* **STORED DATA**:
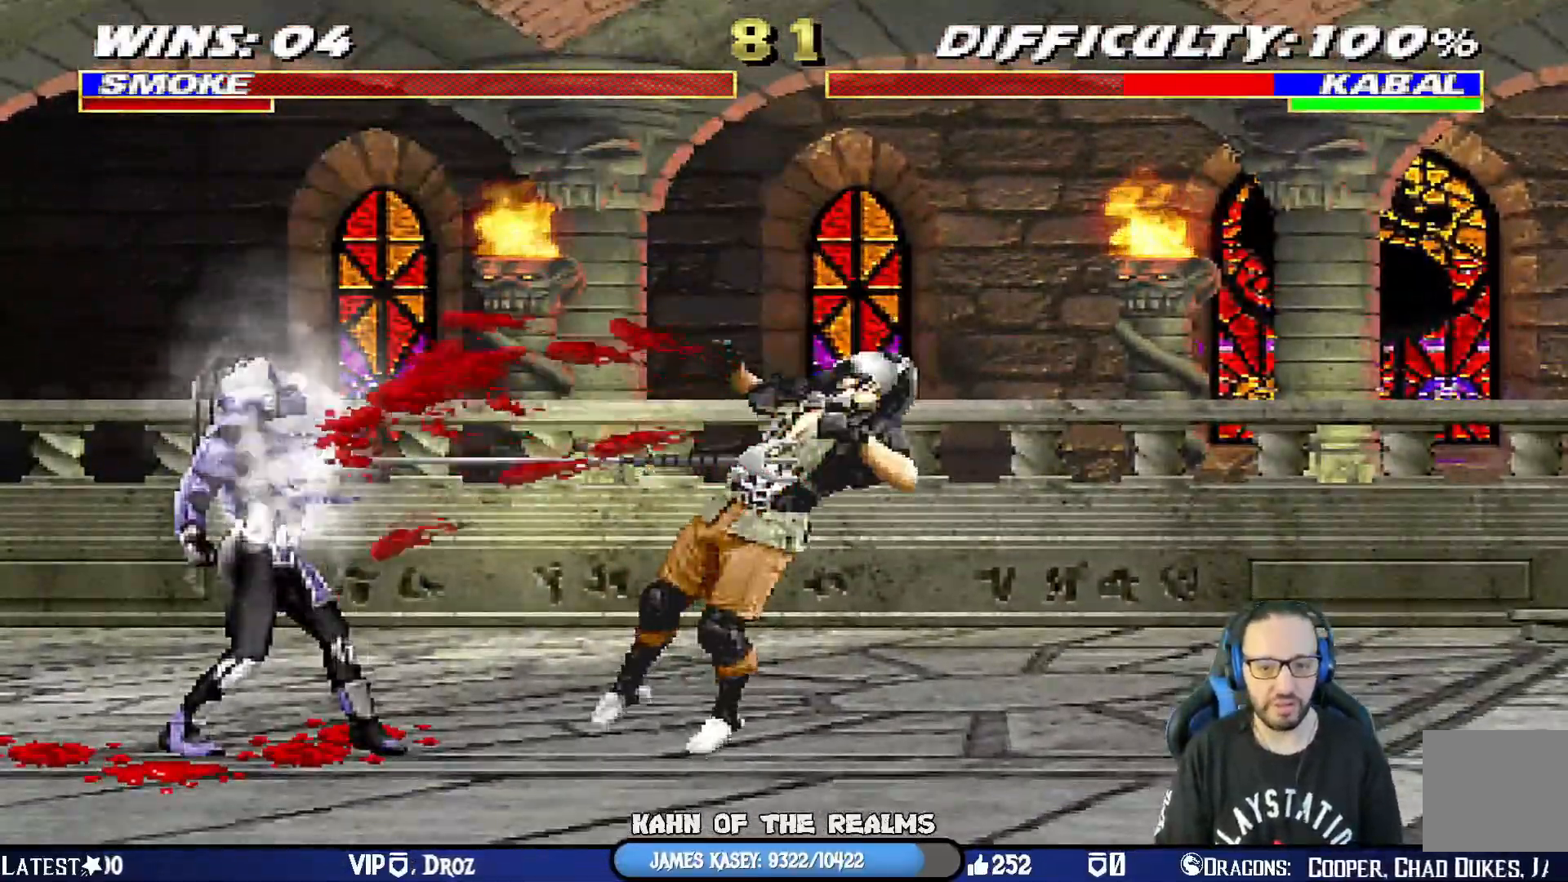
Gameplay with a controller (PlayStation layout); each line is a JSON object with the inputs held at the frame after it. "events" lists button and stick changes between this image and that frame as [ms after this image, input, new state], when the widget could be followed in between.
{"buttons": ["L1", "DPAD_RIGHT"], "left_stick": "center", "right_stick": "center", "events": [[283, "DPAD_RIGHT", "down"], [283, "L1", "down"]]}
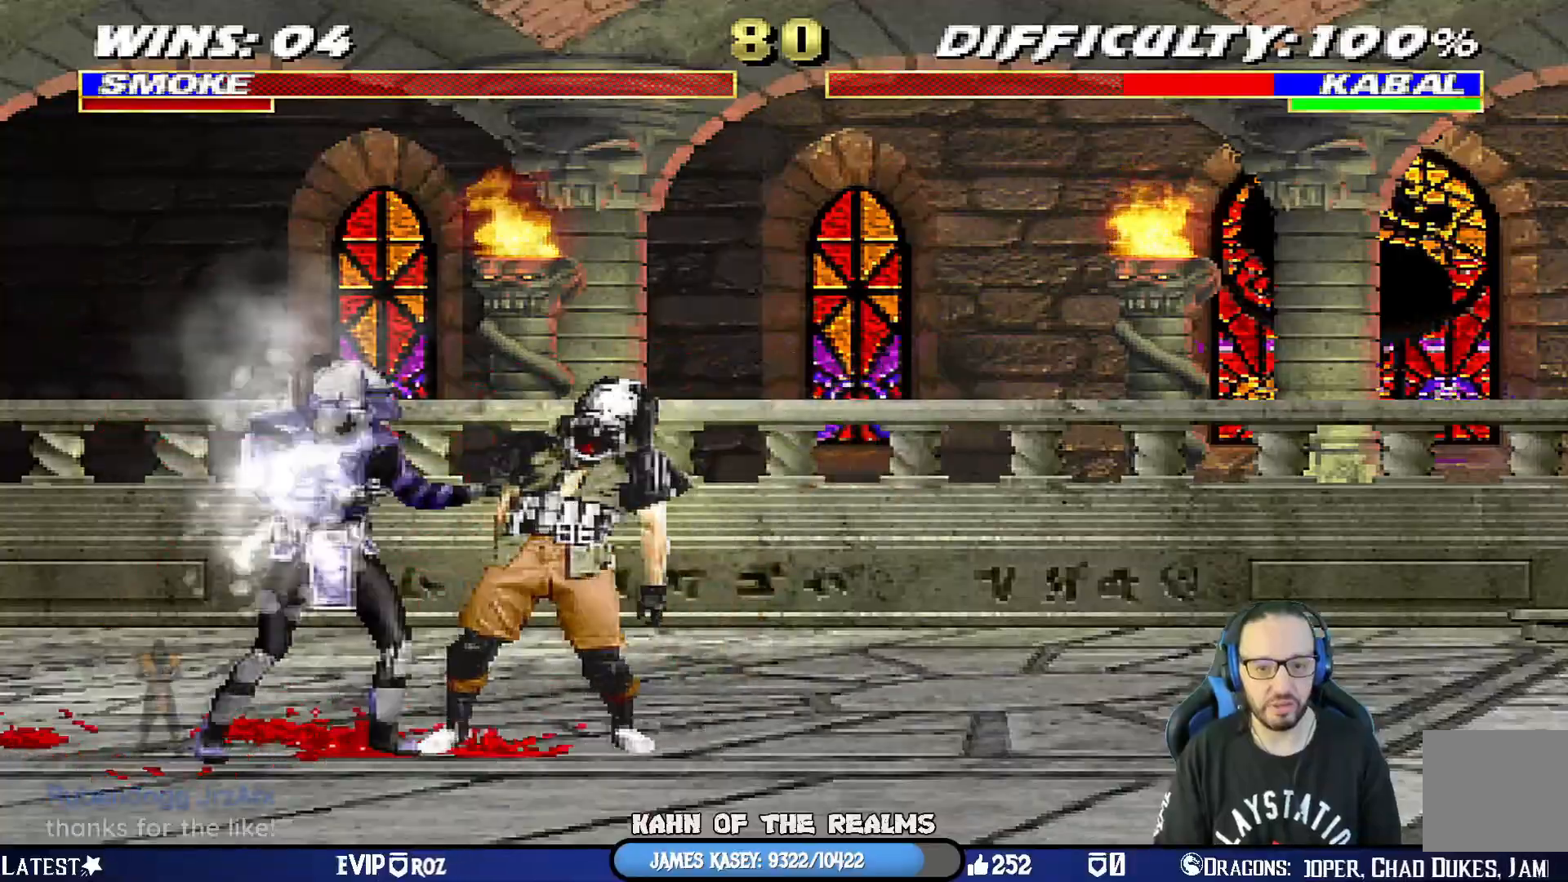
{"buttons": ["CIRCLE", "L1"], "left_stick": "center", "right_stick": "center", "events": [[50, "DPAD_RIGHT", "up"], [134, "SQUARE", "down"], [184, "SQUARE", "up"], [267, "SQUARE", "down"], [384, "CIRCLE", "down"], [384, "SQUARE", "up"]]}
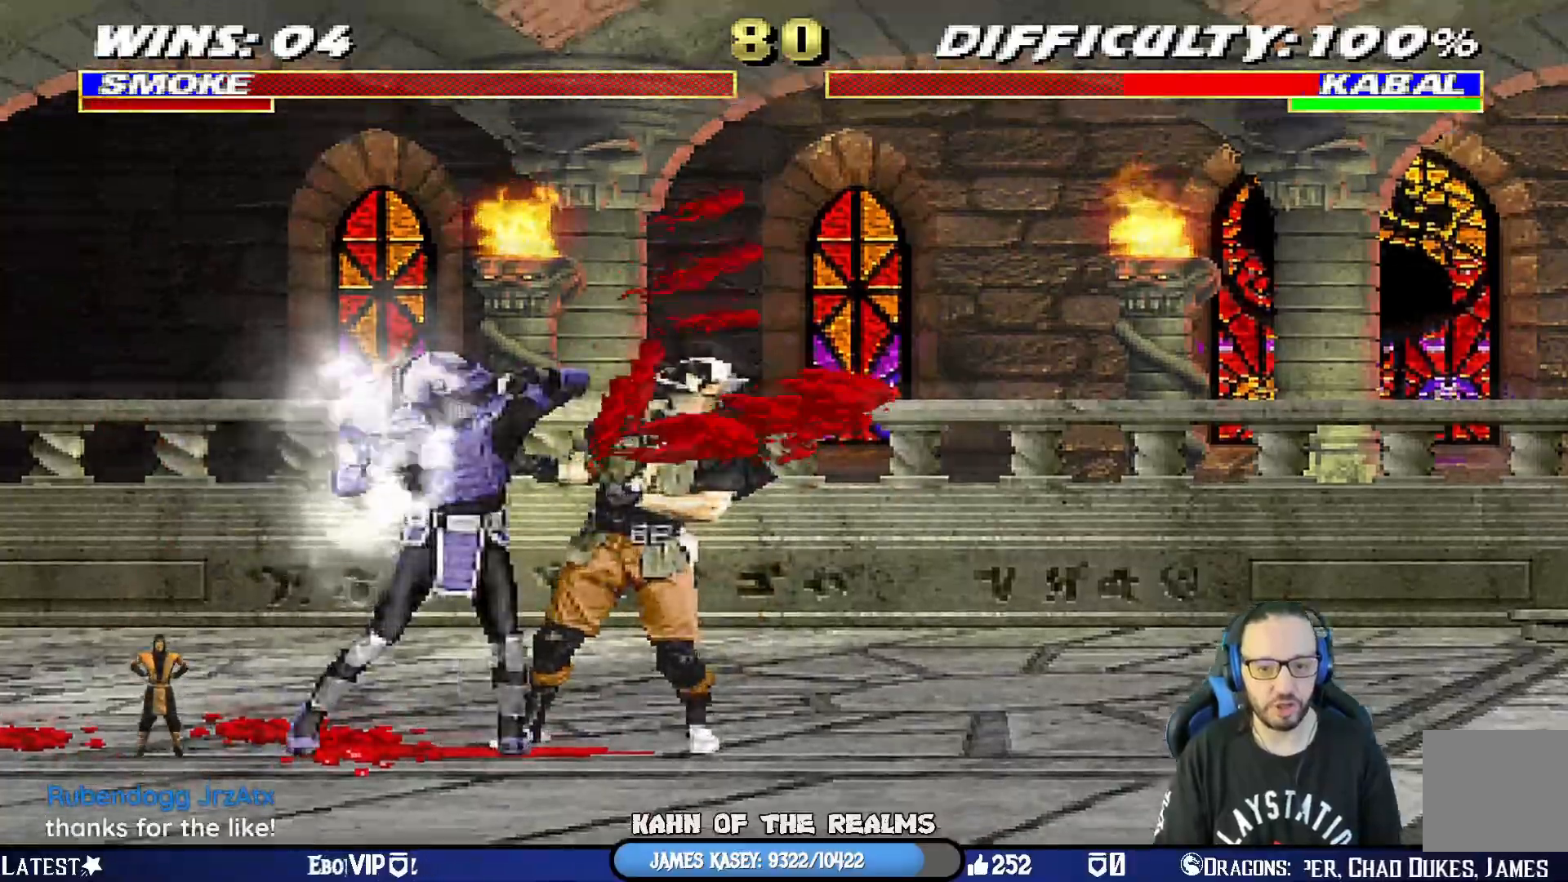
{"buttons": ["L1"], "left_stick": "center", "right_stick": "center", "events": [[16, "CIRCLE", "up"], [66, "TRIANGLE", "down"], [233, "CROSS", "down"], [233, "TRIANGLE", "up"], [333, "CROSS", "up"], [400, "CROSS", "down"], [500, "CROSS", "up"]]}
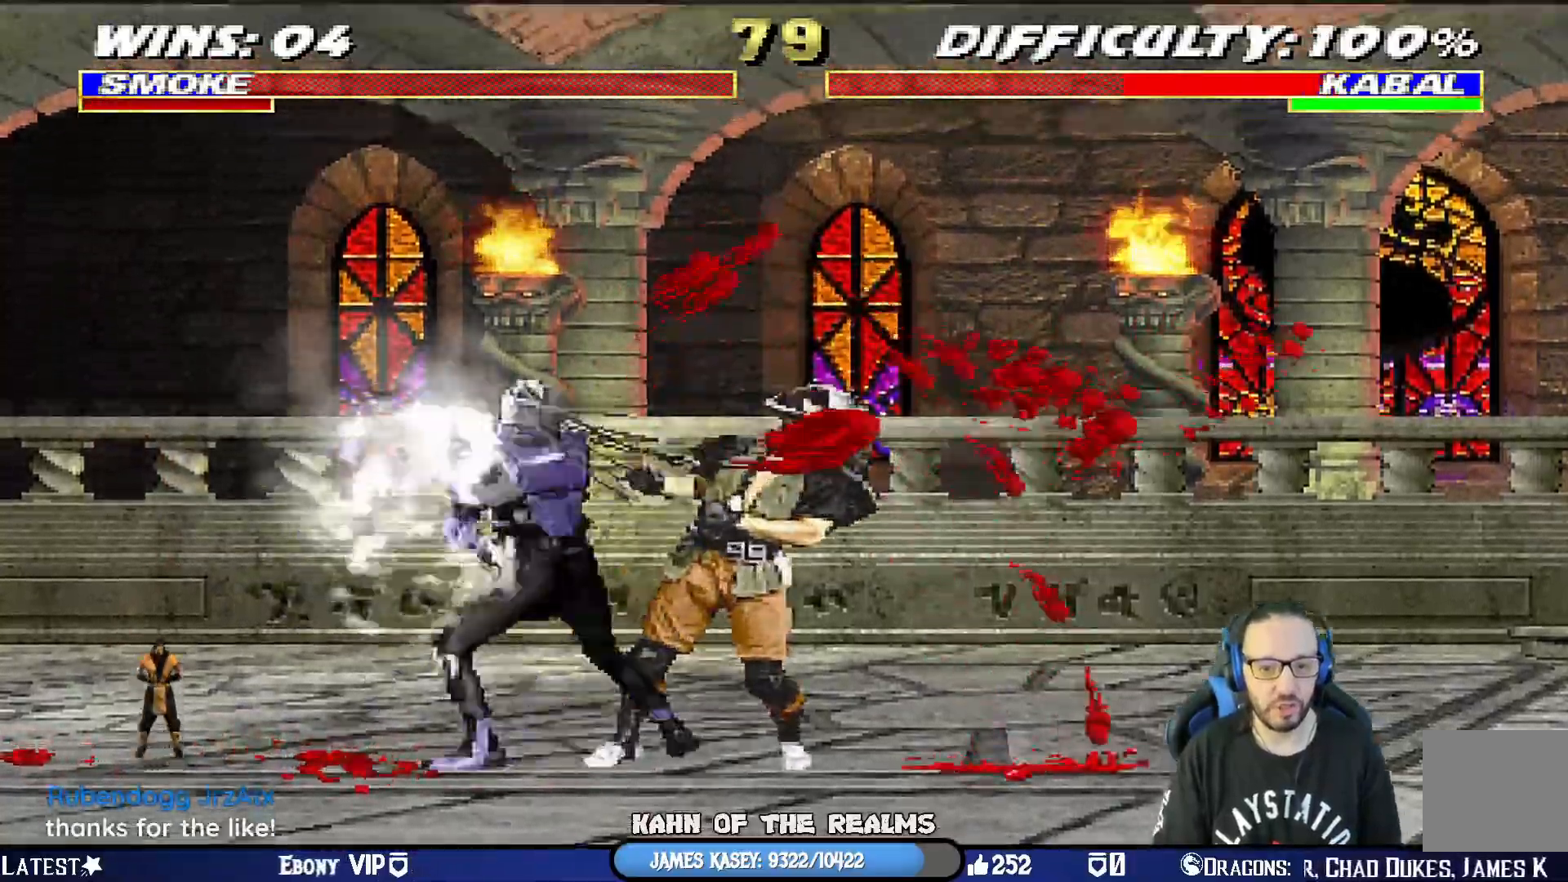
{"buttons": [], "left_stick": "center", "right_stick": "center"}
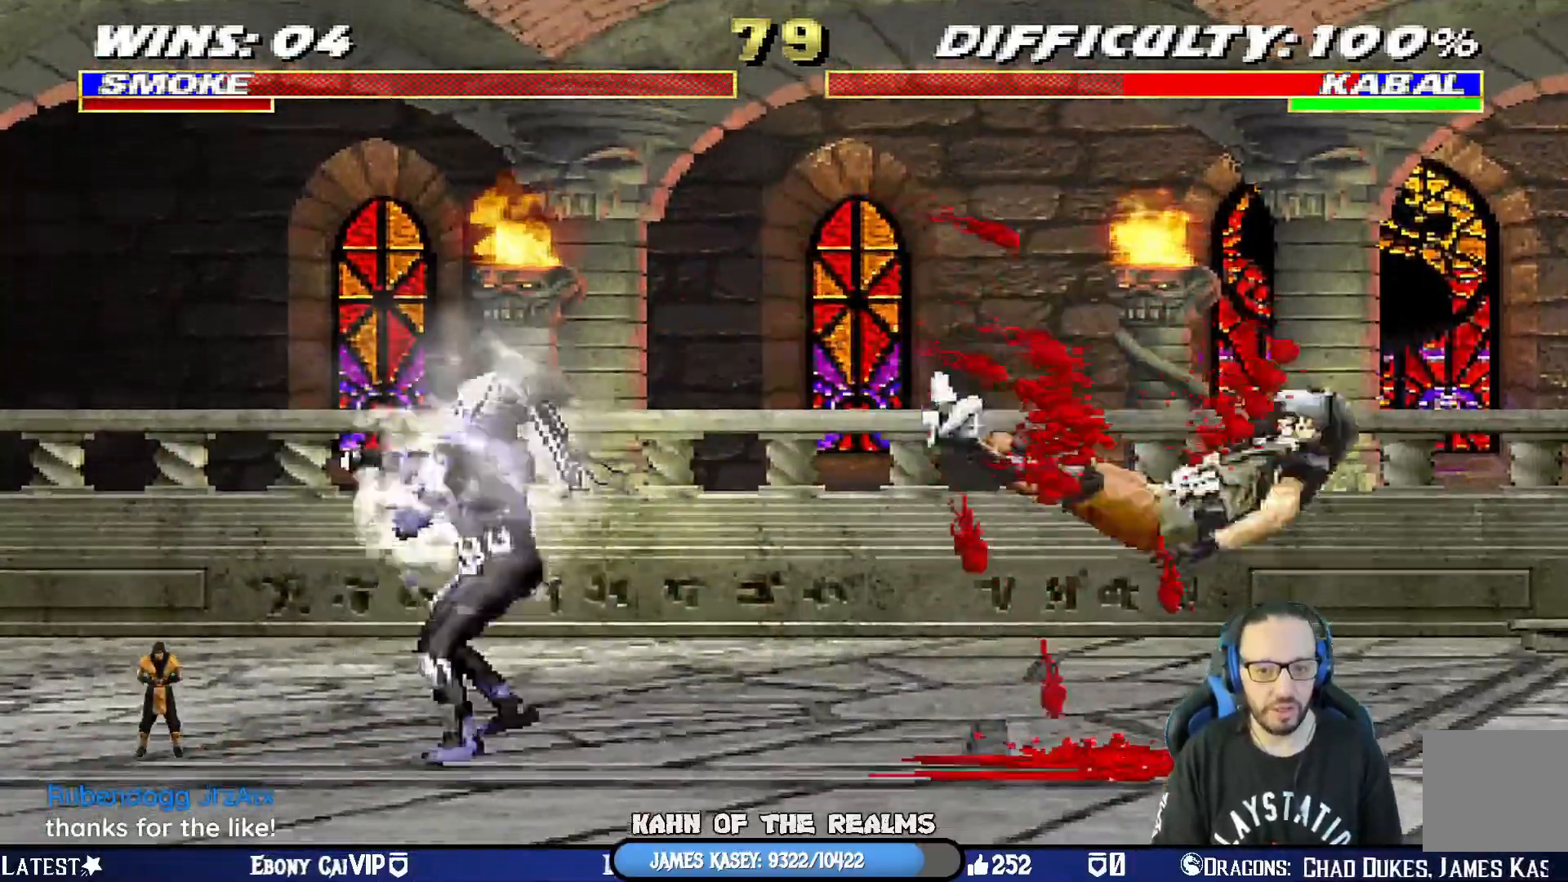
{"buttons": ["L1"], "left_stick": "center", "right_stick": "center", "events": [[16, "DPAD_RIGHT", "down"], [66, "L1", "down"], [167, "DPAD_UP", "down"], [483, "DPAD_RIGHT", "up"], [500, "DPAD_UP", "up"]]}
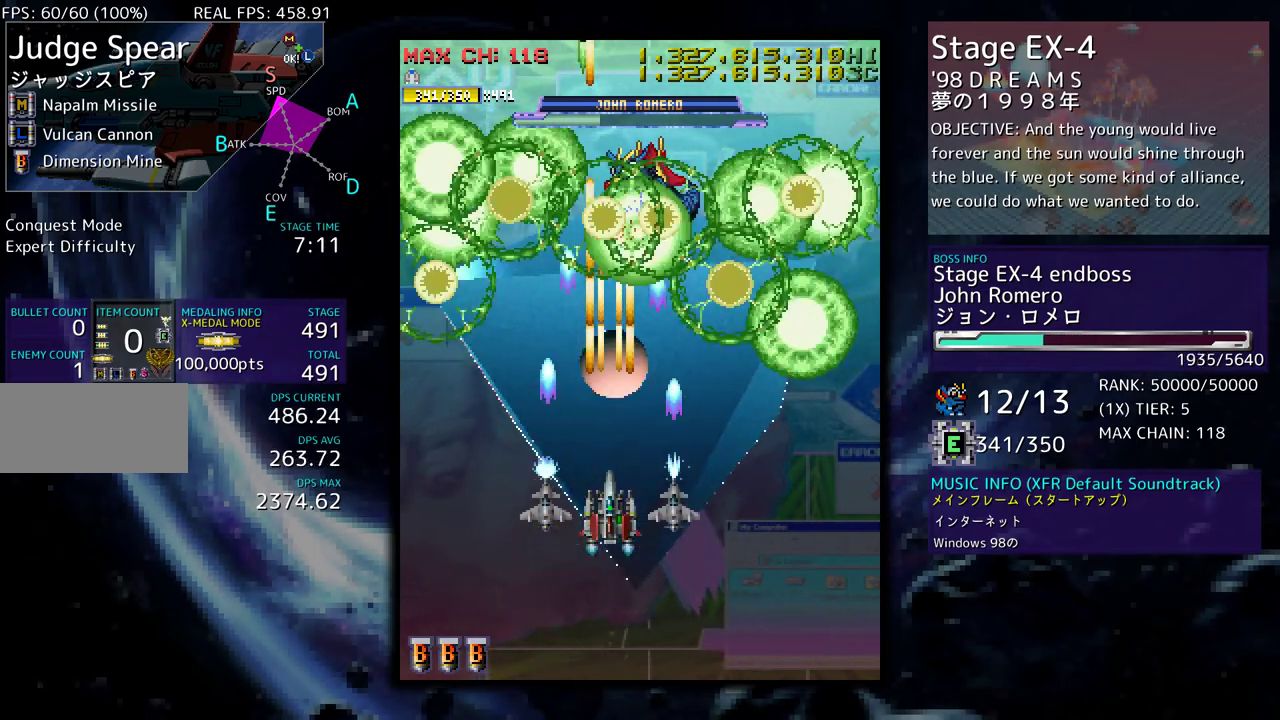
Gameplay with a controller (arcade stick); each line is a JSON object with the inputs held at the frame after it. "events" lists button and stick changes between this image and that frame as [ms after this image, input, new state], when the widget could be followed in between. Not read: L3 R3 other_buttons.
{"buttons": ["DPAD_LEFT"], "events": [[33, "DPAD_LEFT", "down"], [83, "DPAD_LEFT", "up"], [217, "DPAD_LEFT", "down"], [300, "DPAD_LEFT", "up"], [400, "DPAD_LEFT", "down"]]}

* **REQUIRED WORK**:
All records above are to be repeated exactly, with the images left out.

* **PROBLEM SOLUTION**:
Gameplay with a controller (PlayStation layout); each line is a JSON object with the inputs held at the frame after it. "events" lists button and stick changes between this image and that frame as [ms after this image, input, new state], when the widget could be followed in between.
{"buttons": ["L1", "DPAD_RIGHT"], "left_stick": "center", "right_stick": "center", "events": [[283, "DPAD_RIGHT", "down"], [283, "L1", "down"]]}
{"buttons": ["CIRCLE", "L1"], "left_stick": "center", "right_stick": "center", "events": [[50, "DPAD_RIGHT", "up"], [134, "SQUARE", "down"], [184, "SQUARE", "up"], [267, "SQUARE", "down"], [384, "CIRCLE", "down"], [384, "SQUARE", "up"]]}
{"buttons": ["L1"], "left_stick": "center", "right_stick": "center", "events": [[16, "CIRCLE", "up"], [66, "TRIANGLE", "down"], [233, "CROSS", "down"], [233, "TRIANGLE", "up"], [333, "CROSS", "up"], [400, "CROSS", "down"], [500, "CROSS", "up"]]}
{"buttons": [], "left_stick": "center", "right_stick": "center"}
{"buttons": ["L1"], "left_stick": "center", "right_stick": "center", "events": [[16, "DPAD_RIGHT", "down"], [66, "L1", "down"], [167, "DPAD_UP", "down"], [483, "DPAD_RIGHT", "up"], [500, "DPAD_UP", "up"]]}
Gameplay with a controller (arcade stick); each line is a JSON object with the inputs held at the frame after it. "events" lists button and stick changes between this image and that frame as [ms after this image, input, new state], when the widget could be followed in between. Not read: L3 R3 other_buttons.
{"buttons": ["DPAD_LEFT"], "events": [[33, "DPAD_LEFT", "down"], [83, "DPAD_LEFT", "up"], [217, "DPAD_LEFT", "down"], [300, "DPAD_LEFT", "up"], [400, "DPAD_LEFT", "down"]]}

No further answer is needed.